### Dataset content

☆ ☆ ☆ ☆ ☆

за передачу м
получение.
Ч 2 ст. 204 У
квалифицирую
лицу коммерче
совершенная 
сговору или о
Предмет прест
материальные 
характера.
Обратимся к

☆ ☆ ☆ ☆ ☆

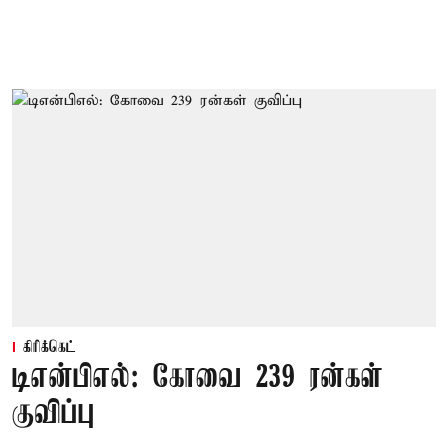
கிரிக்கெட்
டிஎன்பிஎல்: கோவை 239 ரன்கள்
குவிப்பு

☆ ☆ ☆ ☆ ☆

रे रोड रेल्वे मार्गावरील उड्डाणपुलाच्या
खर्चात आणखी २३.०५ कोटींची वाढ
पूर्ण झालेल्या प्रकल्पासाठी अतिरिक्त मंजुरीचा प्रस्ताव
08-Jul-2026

☆ ☆ ☆ ☆ ☆

### Problem requirements
Can you repeat everything in the records from the line containing "за передачу м" down to the line containing "Обратимся к", including both of those lines?

### Reply
за передачу м
получение.
Ч 2 ст. 204 У
квалифицирую
лицу коммерче
совершенная 
сговору или о
Предмет прест
материальные 
характера.
Обратимся к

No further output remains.